• _Exercise requirements_
Read through the entries below and copy each line where "Format" turns up.

• _Source data_
##############################

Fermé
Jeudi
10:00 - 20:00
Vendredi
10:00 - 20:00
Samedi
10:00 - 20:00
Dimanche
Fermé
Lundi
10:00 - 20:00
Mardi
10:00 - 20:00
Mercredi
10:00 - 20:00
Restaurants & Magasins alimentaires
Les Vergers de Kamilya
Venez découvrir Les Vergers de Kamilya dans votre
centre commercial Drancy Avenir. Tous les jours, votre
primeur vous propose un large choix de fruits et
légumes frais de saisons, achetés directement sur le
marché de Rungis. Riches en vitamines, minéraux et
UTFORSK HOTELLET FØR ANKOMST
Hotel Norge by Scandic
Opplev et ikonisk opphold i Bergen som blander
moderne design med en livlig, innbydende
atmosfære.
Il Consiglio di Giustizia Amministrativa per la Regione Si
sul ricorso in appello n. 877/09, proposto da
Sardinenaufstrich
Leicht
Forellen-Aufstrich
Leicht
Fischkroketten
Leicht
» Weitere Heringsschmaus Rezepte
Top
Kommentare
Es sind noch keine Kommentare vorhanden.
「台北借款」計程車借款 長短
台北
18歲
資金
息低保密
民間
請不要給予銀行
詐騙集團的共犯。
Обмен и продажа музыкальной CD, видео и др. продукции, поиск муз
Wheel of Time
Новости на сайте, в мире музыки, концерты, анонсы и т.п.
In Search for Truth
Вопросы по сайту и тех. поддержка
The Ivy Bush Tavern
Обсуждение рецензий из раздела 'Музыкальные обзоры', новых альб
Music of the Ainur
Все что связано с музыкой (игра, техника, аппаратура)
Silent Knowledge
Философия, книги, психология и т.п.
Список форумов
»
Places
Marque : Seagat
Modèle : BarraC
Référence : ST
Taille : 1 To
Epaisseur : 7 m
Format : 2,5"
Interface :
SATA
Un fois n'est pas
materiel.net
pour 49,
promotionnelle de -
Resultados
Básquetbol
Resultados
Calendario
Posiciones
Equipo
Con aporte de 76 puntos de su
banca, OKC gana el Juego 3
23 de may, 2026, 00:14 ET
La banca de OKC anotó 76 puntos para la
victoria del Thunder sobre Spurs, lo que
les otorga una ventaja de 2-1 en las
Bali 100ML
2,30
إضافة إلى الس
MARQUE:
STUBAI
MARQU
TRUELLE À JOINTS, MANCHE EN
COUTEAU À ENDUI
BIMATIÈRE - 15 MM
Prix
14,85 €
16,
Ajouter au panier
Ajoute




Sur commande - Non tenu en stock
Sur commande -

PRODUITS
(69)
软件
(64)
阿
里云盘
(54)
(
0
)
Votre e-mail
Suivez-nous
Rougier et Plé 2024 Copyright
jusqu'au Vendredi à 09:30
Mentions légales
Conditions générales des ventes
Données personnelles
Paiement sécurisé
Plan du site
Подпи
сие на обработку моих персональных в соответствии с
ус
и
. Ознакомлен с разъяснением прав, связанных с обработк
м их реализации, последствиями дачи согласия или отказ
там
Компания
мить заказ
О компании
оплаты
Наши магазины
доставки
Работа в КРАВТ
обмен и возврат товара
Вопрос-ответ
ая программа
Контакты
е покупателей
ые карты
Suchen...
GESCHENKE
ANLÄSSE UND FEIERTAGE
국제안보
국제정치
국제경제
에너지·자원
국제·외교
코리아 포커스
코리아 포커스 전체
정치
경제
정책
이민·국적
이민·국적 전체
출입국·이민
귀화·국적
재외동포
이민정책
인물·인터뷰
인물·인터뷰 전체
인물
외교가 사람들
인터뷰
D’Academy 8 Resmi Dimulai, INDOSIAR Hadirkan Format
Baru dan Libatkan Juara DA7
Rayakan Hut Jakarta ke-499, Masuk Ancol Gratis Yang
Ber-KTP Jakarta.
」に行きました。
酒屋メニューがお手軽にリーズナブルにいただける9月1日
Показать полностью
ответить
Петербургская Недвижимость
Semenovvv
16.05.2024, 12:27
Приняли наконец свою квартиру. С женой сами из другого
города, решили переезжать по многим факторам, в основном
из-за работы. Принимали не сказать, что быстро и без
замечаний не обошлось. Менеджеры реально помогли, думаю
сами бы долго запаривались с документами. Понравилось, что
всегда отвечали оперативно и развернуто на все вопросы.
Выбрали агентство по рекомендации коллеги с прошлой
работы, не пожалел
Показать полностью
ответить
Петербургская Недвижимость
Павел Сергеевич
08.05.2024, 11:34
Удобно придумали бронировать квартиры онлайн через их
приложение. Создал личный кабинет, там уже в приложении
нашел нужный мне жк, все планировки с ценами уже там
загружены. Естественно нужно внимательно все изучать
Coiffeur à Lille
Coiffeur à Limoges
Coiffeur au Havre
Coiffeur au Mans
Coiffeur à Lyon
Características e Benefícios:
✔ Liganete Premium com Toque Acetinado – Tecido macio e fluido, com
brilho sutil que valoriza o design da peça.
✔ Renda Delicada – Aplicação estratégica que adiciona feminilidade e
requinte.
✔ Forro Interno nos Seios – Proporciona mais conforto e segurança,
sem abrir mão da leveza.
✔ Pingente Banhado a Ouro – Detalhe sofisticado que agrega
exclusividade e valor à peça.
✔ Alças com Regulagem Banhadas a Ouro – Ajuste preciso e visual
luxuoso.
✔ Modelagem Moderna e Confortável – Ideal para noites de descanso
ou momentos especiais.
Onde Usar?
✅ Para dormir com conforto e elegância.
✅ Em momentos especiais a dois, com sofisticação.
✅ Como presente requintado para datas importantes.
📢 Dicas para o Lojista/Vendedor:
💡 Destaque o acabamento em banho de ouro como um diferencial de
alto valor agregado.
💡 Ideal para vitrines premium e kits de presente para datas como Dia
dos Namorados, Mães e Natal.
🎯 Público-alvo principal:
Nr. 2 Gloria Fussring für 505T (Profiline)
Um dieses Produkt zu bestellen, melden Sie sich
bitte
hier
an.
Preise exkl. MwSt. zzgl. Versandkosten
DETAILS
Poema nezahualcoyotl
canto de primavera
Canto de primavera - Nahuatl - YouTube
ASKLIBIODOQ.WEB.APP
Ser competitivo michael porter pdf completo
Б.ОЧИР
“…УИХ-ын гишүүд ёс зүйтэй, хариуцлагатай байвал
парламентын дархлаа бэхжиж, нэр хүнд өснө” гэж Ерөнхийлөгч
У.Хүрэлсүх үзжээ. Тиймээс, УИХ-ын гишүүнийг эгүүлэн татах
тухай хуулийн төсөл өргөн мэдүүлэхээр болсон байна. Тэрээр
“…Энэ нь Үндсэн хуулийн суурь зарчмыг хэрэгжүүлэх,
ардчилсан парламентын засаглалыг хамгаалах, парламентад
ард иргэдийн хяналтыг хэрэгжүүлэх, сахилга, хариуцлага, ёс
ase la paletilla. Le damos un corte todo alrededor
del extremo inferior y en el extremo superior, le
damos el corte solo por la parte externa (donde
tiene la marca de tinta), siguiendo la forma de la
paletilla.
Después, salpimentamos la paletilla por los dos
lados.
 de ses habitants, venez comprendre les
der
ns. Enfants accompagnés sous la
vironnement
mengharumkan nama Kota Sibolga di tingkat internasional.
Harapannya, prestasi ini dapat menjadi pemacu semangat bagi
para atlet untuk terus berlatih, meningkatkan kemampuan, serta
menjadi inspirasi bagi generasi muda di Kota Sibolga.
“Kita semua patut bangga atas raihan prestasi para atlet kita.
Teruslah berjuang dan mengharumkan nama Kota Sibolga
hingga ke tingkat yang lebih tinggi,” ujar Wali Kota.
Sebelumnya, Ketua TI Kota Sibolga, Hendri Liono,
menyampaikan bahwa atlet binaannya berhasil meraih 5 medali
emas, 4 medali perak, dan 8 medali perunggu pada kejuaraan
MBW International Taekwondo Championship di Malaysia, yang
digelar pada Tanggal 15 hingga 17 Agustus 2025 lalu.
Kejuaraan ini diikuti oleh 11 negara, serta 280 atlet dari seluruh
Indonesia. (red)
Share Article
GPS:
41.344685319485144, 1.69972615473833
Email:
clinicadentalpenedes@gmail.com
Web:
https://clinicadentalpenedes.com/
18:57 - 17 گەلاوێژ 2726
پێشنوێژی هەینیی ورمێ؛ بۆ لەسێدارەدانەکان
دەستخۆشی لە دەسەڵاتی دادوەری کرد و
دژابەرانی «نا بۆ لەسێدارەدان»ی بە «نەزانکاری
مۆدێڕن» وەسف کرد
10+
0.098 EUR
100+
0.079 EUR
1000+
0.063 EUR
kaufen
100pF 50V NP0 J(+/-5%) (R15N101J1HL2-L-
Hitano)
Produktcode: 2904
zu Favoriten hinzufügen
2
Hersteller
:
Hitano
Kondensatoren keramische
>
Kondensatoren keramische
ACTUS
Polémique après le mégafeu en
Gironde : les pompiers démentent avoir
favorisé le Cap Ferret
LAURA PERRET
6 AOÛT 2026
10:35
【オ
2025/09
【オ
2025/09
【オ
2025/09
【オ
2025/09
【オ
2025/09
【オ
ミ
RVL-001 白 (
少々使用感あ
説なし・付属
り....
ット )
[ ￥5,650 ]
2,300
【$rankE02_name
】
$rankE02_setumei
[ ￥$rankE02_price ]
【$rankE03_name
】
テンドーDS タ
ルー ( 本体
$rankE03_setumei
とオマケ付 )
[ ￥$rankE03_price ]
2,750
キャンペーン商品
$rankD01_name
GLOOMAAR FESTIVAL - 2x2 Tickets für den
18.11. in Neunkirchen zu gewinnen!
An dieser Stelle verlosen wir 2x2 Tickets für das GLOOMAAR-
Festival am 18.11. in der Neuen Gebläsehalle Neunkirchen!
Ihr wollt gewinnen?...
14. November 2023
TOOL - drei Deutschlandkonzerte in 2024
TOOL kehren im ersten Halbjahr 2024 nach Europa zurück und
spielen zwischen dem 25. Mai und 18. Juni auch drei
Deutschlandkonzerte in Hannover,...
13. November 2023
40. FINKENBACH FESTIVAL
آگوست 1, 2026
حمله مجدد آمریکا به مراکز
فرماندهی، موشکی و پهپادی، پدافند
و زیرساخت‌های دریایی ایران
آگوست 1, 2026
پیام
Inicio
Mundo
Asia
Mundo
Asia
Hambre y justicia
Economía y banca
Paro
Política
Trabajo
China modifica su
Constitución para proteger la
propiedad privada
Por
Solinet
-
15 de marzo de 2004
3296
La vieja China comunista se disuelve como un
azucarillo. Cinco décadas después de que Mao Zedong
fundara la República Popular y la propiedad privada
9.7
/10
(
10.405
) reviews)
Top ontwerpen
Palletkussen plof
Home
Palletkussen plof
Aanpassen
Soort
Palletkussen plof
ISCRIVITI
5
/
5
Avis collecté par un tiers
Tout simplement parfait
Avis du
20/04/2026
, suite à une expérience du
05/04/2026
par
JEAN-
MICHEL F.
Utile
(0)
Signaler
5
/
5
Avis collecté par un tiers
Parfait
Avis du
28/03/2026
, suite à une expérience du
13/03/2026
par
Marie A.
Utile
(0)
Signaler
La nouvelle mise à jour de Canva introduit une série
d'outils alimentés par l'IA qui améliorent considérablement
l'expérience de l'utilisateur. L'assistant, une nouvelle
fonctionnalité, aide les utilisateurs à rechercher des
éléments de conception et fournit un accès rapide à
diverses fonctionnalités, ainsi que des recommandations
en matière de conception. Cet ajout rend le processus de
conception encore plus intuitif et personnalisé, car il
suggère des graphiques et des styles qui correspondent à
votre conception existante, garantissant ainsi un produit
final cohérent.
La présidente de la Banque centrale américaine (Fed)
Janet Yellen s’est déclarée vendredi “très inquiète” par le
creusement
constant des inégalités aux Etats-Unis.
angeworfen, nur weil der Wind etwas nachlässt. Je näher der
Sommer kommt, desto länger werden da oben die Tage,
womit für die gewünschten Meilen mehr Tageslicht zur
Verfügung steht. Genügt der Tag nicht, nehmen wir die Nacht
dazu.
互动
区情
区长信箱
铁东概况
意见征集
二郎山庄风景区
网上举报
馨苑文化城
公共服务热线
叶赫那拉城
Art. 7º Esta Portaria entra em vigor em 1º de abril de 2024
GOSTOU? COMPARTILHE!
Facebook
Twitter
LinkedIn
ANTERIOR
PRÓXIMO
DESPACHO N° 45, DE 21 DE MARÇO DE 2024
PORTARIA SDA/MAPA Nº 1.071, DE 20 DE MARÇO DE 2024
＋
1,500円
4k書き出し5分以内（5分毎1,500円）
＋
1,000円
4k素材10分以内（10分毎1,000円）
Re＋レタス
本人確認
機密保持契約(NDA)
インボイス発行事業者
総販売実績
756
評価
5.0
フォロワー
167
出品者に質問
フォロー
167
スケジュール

##############################

• _Output for this exercise_
Format : 2,5"
D’Academy 8 Resmi Dimulai, INDOSIAR Hadirkan Format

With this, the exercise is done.